Da parte sua, il cardinale Montenegro ha ricordato che «il Papa ci invita a riflettere sul legame profondo che c’è tra la dimensione della vita eterna verso la quale ci muoviamo e il presente della storia che appare così confuso e preoccupante a motivo di quello che sta succedendo (guerre, emarginazioni, disuguaglianze). Sembra ci sia una distanza abissale tra l’annuncio della dimora celeste affidato alla Chiesa, carico di speranza, e la storia abitata dagli uomini».

«Il Papa ci invita a passare dalla logica della semplice accoglienza a quella evangelica della fraternità universale in cui l’altro — e in particolare il povero — è il fratello col quale sono chiamato a camminare» ha spiegato il porporato, forte anche della sua esperienza ad Agrigento. «Non ci sono alcuni che accolgono e altri che vengono accolti, ma fratelli che dobbiamo amare, imparando a fare della diversità culturale, religiosa o sociale una grande opportunità di crescita per tutti».

 Ciò che avviene a Lampedusa, ha ricordato, «con il continuo arrivo di migranti, ha scosso non solo quella comunità parrocchiale e la diocesi agrigentina, ma il mondo intero. Cosa fare di fronte a migliaia di persone che ogni giorno arrivano con mezzi di fortuna? Cosa fare quando, come nel 2013, diverse centinaia di loro affondarono a pochi metri dalla costa perdendo la vita?».

«Quando ti trovi di fronte a questi fatti ti accorgi che solo il principio della fraternità ti può aiutare» ha detto il cardinale Montenegro. «Se riesci a guardare negli occhi quell’uomo, quella donna o quel bambino — ha aggiunto — capisci che è uguale a te, che è tuo fratello. In quell’istante cadono tutte le distinzioni, le diatribe politiche, le logiche dei numeri o le normative di questo o di quel Paese.
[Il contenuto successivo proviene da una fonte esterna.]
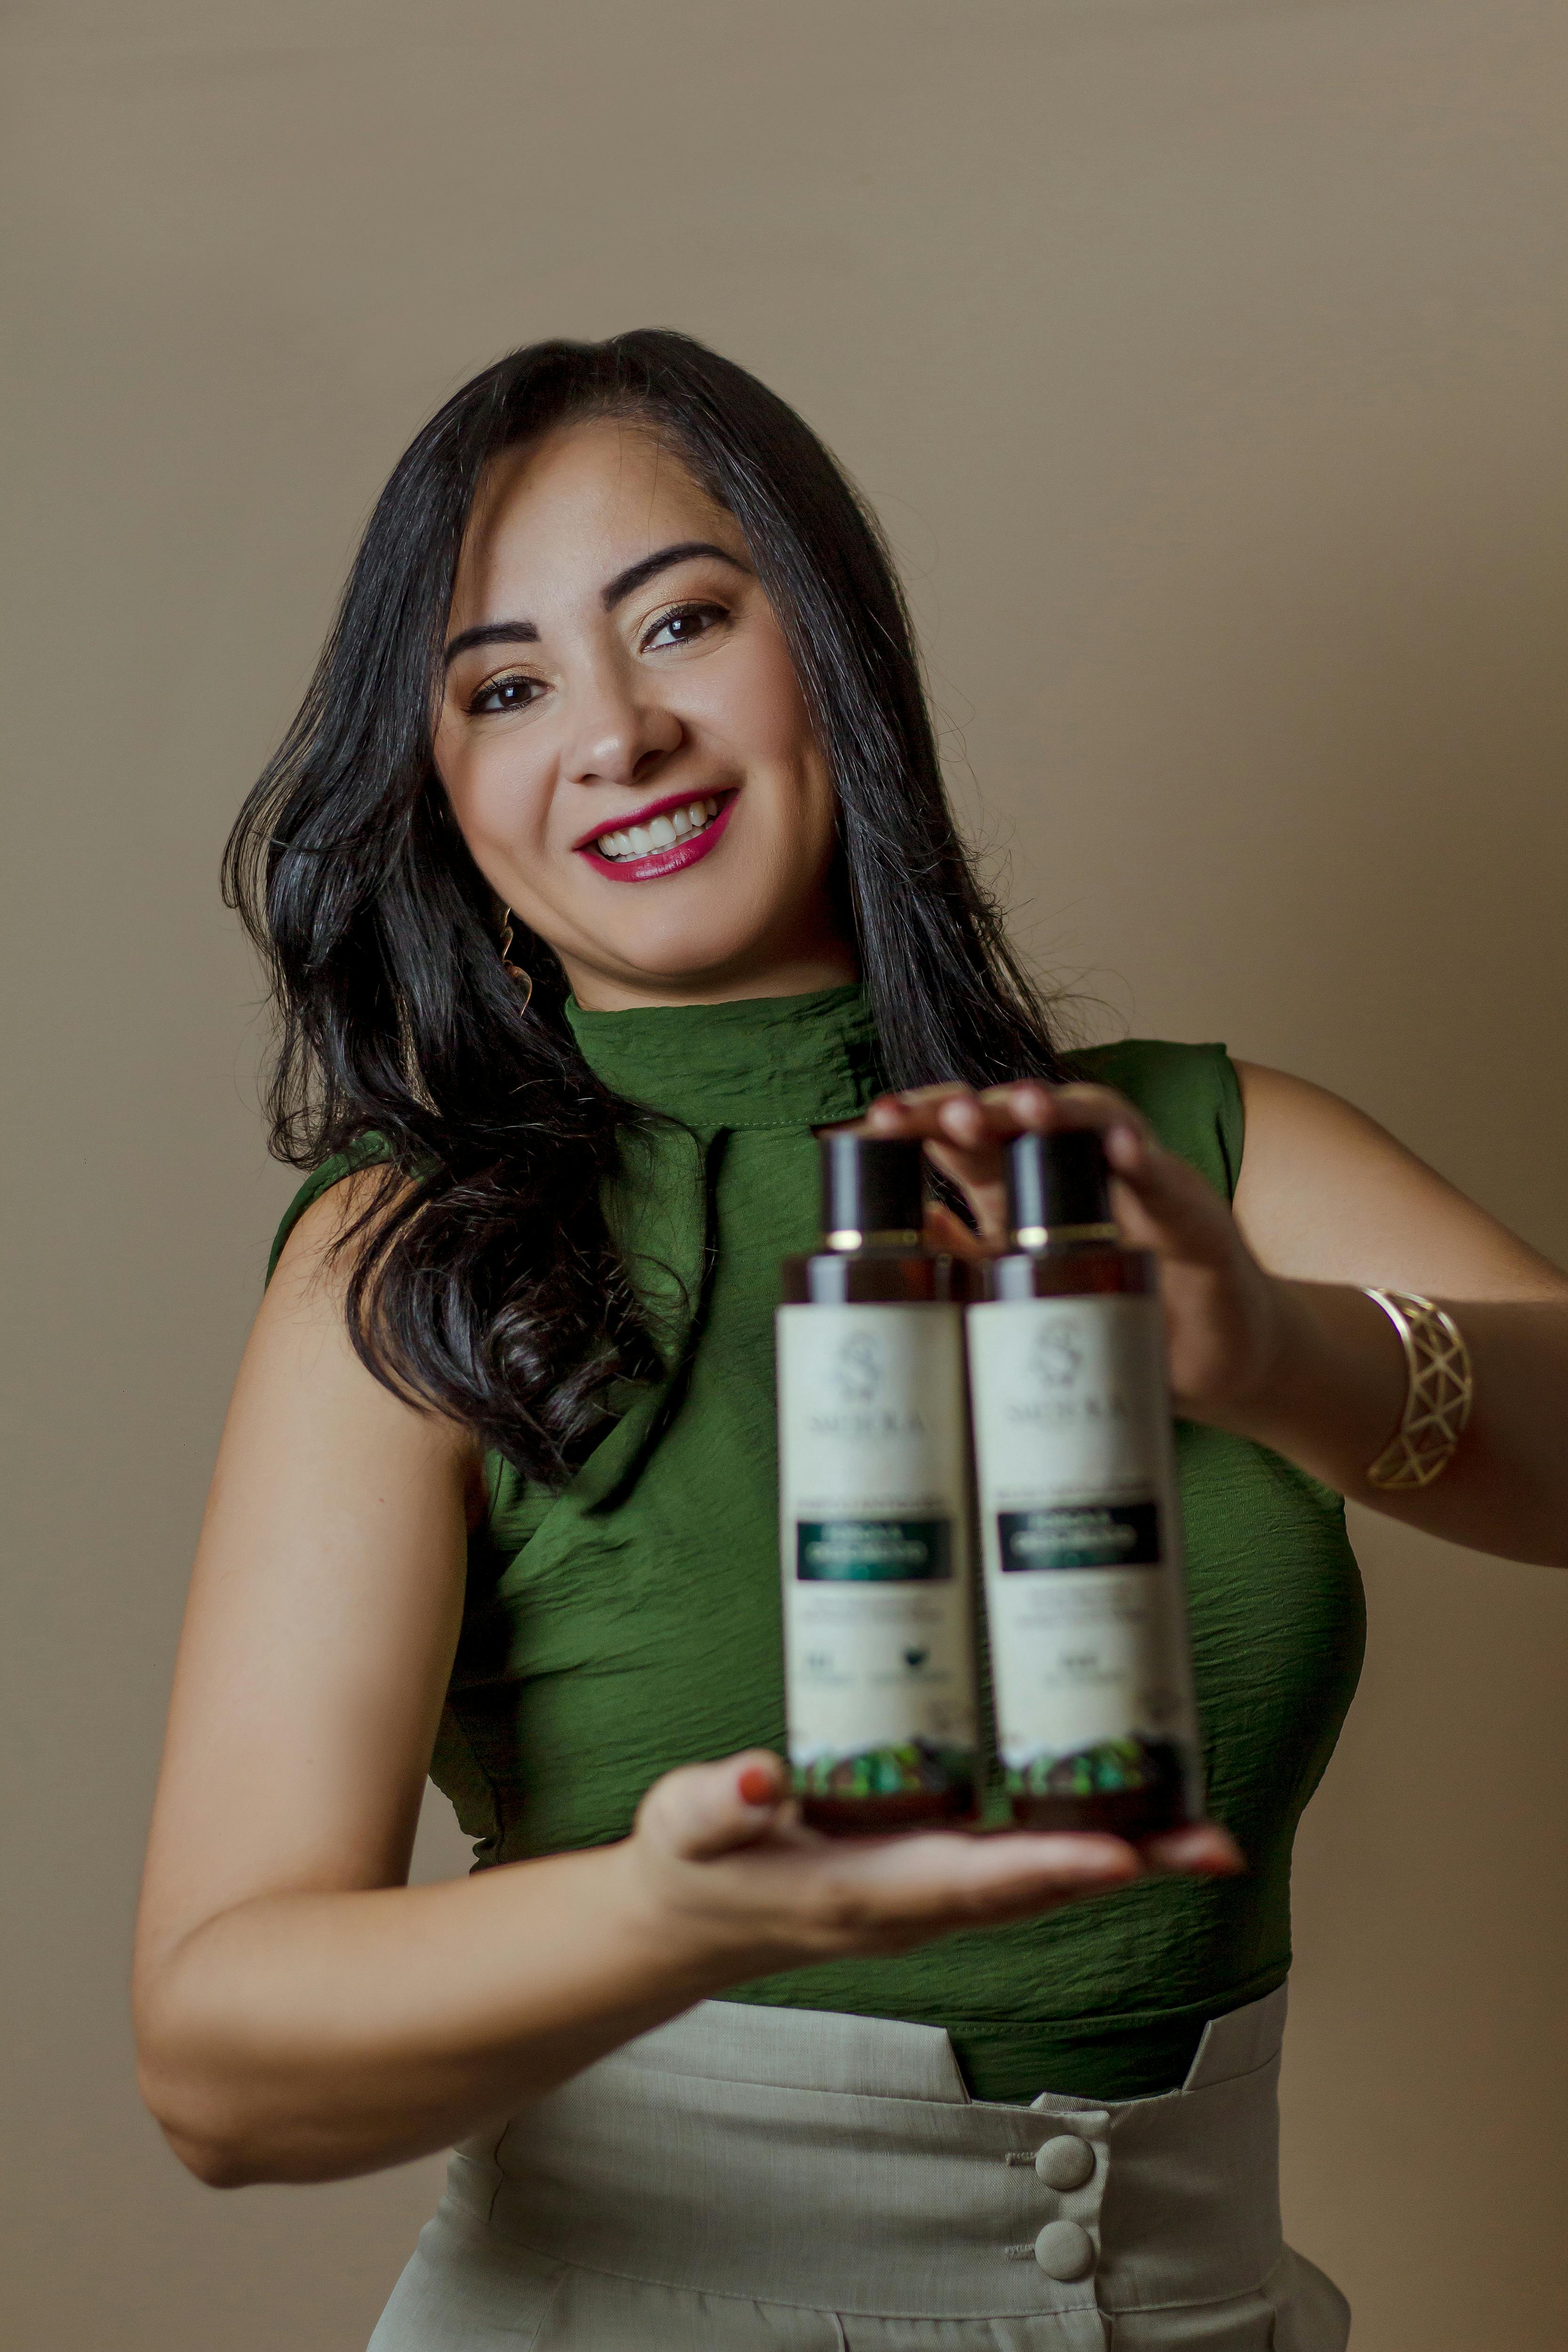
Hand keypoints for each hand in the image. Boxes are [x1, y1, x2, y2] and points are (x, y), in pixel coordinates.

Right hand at [622, 1750, 1241, 1983]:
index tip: (1118, 1856)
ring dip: (1128, 1863)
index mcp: (858, 1892)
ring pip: (1042, 1885)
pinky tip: (1140, 1825)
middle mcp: (912, 1906)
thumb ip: (718, 1803)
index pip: (965, 1880)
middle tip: (1214, 1846)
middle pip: (1035, 1891)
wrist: (689, 1921)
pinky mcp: (935, 1879)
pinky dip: (1088, 1852)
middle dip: (1126, 1869)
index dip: (1043, 1868)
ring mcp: (929, 1900)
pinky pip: (1025, 1871)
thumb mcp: (684, 1826)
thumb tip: (761, 1774)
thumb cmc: (693, 1864)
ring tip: (1210, 1838)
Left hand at [858, 1079, 1284, 1423]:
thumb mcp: (1029, 1289)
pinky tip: (1120, 1151)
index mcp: (1030, 1187)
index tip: (871, 1125)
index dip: (923, 1121)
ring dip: (1058, 1110)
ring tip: (1022, 1105)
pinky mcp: (1194, 1214)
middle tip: (936, 1113)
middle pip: (1021, 1116)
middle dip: (976, 1107)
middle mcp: (1081, 1168)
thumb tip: (909, 1229)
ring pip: (1095, 1123)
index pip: (970, 1136)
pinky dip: (1144, 1160)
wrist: (1217, 1362)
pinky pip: (1167, 1178)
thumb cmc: (1122, 1313)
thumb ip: (974, 1258)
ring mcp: (1139, 1183)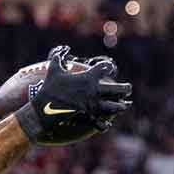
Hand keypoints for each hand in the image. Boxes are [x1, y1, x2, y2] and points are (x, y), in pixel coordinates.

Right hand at [13, 46, 132, 145]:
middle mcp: (94, 91)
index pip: (104, 68)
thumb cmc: (49, 88)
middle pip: (116, 89)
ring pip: (112, 106)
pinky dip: (103, 124)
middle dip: (125, 88)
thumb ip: (59, 57)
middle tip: (129, 88)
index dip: (108, 67)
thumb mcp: (53, 70)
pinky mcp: (87, 116)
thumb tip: (64, 48)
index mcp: (88, 78)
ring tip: (125, 105)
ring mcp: (92, 105)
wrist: (44, 108)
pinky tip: (107, 125)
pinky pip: (99, 122)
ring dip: (120, 106)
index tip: (109, 68)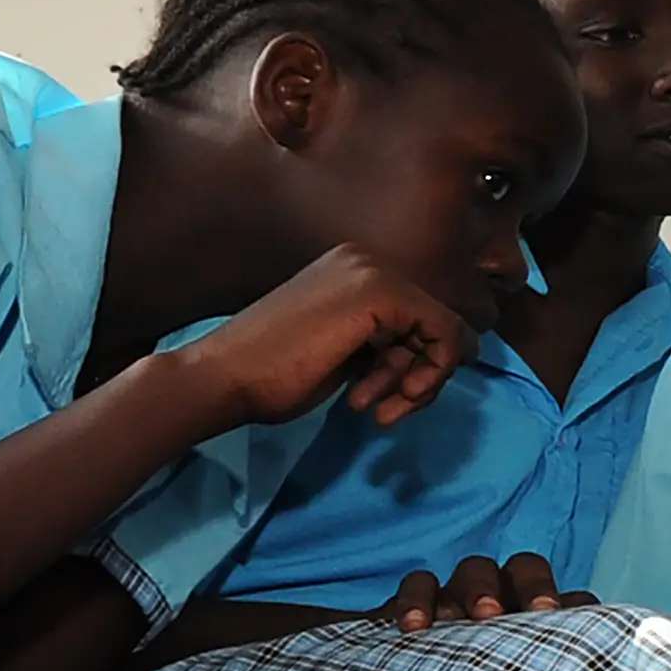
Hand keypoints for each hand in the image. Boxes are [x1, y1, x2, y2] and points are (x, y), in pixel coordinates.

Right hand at [193, 247, 473, 434]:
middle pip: (433, 324)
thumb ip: (384, 344)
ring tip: (376, 408)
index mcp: (352, 270)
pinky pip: (445, 334)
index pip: (416, 318)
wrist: (224, 376)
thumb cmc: (271, 374)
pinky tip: (389, 400)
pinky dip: (431, 375)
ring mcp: (374, 272)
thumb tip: (439, 354)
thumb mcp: (344, 354)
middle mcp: (366, 261)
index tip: (385, 402)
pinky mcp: (382, 293)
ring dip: (418, 384)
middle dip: (419, 375)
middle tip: (386, 410)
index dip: (413, 367)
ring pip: (443, 332)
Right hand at [383, 553, 575, 630]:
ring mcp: (464, 599)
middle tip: (534, 614)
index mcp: (547, 624)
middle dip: (533, 586)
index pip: (573, 600)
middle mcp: (509, 603)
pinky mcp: (418, 606)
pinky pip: (420, 584)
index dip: (578, 609)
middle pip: (527, 570)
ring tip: (470, 618)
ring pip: (476, 570)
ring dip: (476, 588)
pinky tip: (414, 627)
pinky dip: (417, 598)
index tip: (572, 630)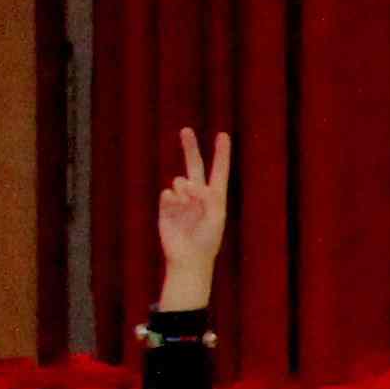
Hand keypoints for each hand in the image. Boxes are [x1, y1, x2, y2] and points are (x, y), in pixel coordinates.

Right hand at [155, 127, 233, 315]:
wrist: (189, 257)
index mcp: (215, 196)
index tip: (223, 135)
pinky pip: (167, 193)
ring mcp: (181, 199)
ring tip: (187, 206)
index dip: (221, 153)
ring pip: (180, 181)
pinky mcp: (166, 206)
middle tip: (186, 130)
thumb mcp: (216, 217)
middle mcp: (198, 194)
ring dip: (185, 190)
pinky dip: (172, 199)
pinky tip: (175, 208)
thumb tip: (188, 183)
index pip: (219, 170)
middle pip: (194, 166)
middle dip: (190, 148)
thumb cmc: (207, 240)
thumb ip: (208, 197)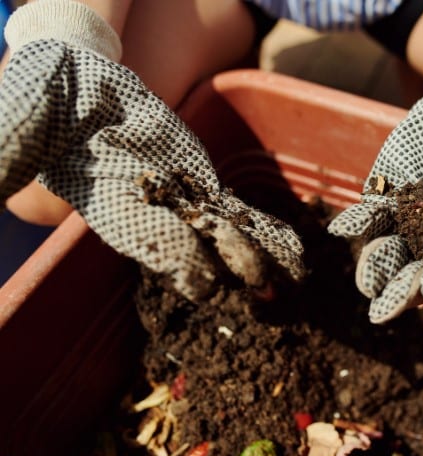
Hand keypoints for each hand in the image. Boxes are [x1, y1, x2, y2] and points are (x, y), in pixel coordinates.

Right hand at [0, 1, 303, 300]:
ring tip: (292, 277)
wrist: (84, 101)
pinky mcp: (207, 190)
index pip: (159, 250)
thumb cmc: (56, 116)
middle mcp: (159, 222)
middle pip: (206, 253)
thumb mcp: (26, 132)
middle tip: (266, 290)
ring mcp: (187, 209)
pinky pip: (242, 216)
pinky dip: (270, 234)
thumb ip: (12, 157)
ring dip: (261, 259)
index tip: (207, 280)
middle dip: (235, 272)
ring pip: (231, 240)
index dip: (185, 265)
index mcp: (122, 218)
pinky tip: (297, 252)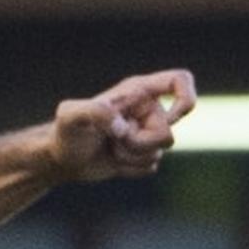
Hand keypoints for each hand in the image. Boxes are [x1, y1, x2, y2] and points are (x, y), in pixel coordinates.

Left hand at [44, 71, 196, 182]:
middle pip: (167, 134)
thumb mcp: (70, 116)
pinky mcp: (143, 153)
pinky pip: (152, 167)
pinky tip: (113, 160)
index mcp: (138, 90)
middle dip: (139, 144)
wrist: (62, 158)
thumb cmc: (65, 132)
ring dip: (132, 157)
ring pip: (160, 152)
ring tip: (110, 148)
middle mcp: (147, 109)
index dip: (186, 98)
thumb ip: (94, 113)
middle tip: (112, 139)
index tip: (172, 117)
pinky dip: (130, 169)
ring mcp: (147, 132)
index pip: (179, 80)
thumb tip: (122, 126)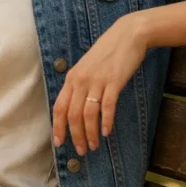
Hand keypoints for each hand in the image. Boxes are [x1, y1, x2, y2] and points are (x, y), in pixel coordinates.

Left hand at [52, 13, 149, 155]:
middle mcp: (81, 80)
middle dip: (75, 136)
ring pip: (88, 114)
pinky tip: (107, 132)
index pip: (59, 107)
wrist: (127, 35)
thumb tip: (74, 107)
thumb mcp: (87, 67)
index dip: (58, 127)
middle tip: (81, 150)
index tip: (59, 142)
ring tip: (94, 146)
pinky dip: (106, 122)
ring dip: (90, 134)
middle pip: (72, 115)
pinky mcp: (113, 82)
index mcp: (72, 78)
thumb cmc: (108, 52)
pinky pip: (107, 107)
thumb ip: (79, 85)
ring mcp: (97, 81)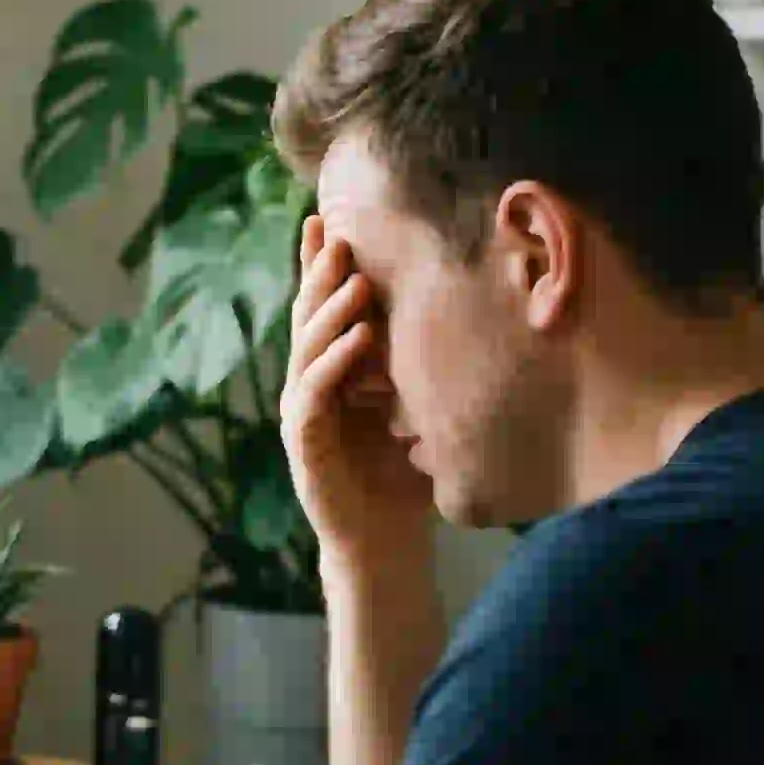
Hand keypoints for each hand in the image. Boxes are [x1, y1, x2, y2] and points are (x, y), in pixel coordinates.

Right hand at [280, 213, 433, 570]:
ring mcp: (302, 417)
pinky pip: (313, 396)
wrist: (386, 545)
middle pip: (307, 320)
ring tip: (353, 279)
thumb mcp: (418, 407)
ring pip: (307, 351)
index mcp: (332, 375)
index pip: (322, 311)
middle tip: (335, 235)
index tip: (326, 219)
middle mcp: (309, 388)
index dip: (318, 267)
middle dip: (319, 277)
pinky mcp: (304, 448)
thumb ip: (416, 365)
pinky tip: (357, 338)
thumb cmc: (405, 477)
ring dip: (329, 313)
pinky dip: (333, 364)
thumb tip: (461, 306)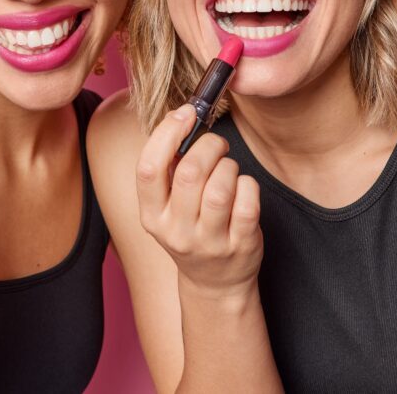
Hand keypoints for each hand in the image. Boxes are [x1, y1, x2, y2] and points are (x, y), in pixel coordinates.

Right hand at [136, 104, 262, 297]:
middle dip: (208, 146)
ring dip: (228, 166)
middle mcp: (176, 232)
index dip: (167, 134)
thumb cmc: (191, 229)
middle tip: (216, 145)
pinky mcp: (241, 244)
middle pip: (190, 173)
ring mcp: (209, 242)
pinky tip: (242, 188)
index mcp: (151, 216)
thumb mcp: (167, 207)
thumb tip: (184, 118)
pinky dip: (247, 184)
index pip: (148, 169)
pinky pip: (248, 200)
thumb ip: (170, 169)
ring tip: (228, 170)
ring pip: (221, 186)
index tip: (186, 114)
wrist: (215, 282)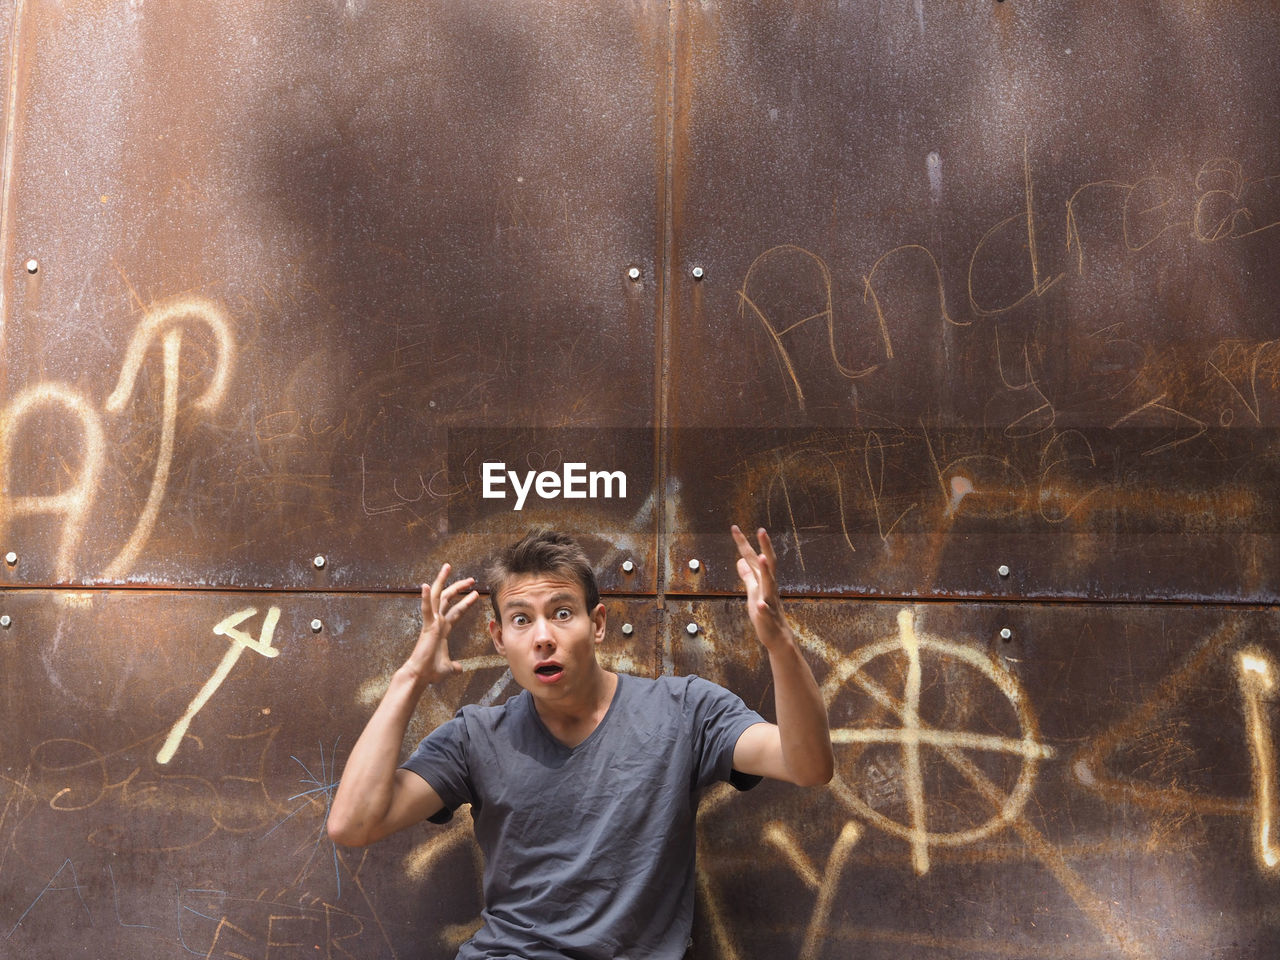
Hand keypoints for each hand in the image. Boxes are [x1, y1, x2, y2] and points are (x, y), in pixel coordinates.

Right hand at [405, 563, 478, 684]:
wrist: (420, 676)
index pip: (456, 612)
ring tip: (447, 566)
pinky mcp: (427, 627)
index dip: (466, 602)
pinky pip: (426, 610)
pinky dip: (425, 598)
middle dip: (459, 587)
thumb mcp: (448, 668)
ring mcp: (432, 623)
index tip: (476, 594)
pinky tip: (426, 585)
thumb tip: (460, 669)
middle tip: (471, 578)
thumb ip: (454, 666)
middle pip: (448, 599)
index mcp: (442, 630)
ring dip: (442, 581)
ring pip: (437, 597)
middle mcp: (437, 622)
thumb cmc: (431, 672)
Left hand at [731, 525, 790, 650]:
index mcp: (763, 580)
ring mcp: (770, 601)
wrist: (777, 637)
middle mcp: (768, 587)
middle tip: (761, 529)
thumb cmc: (765, 614)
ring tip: (762, 557)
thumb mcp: (753, 591)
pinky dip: (764, 608)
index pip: (753, 558)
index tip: (734, 527)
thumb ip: (748, 576)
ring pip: (769, 583)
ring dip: (765, 571)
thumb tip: (740, 561)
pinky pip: (767, 612)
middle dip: (765, 547)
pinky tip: (761, 605)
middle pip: (767, 564)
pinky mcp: (768, 618)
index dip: (743, 543)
Quegli occhi ti dicono la dignità di quella persona prima e più della sua appartenenza a un paese o a una religione. Costruire il futuro richiede questo sguardo sull’altro libero da ogni pregiudizio e da ogni privilegio». 

«Il Papa insiste molto sul fatto che questa prospettiva può rivelarsi una opportunità di crescita per tutti» ha proseguito. E «la storia ci insegna che laddove il futuro lo si è costruito in una logica inclusiva, alla fine, ci hanno guadagnato tutti, non solo in termini di rispetto ma anche economicamente e culturalmente».

«Il Papa rivolge l’appello a tutti e in particolare ai giovani» ha concluso il cardinale, rilevando che «tante realtà associative, cattoliche e non, si accostano al migrante e al rifugiato proprio con lo spirito auspicato da Francesco. Ai giovani viene spontaneo abbattere le barriere. Sentono il futuro come la loro casa e credo che dobbiamo fidarci di più del loro istinto per costruire percorsi di integrazione fra tutti i popoli della terra».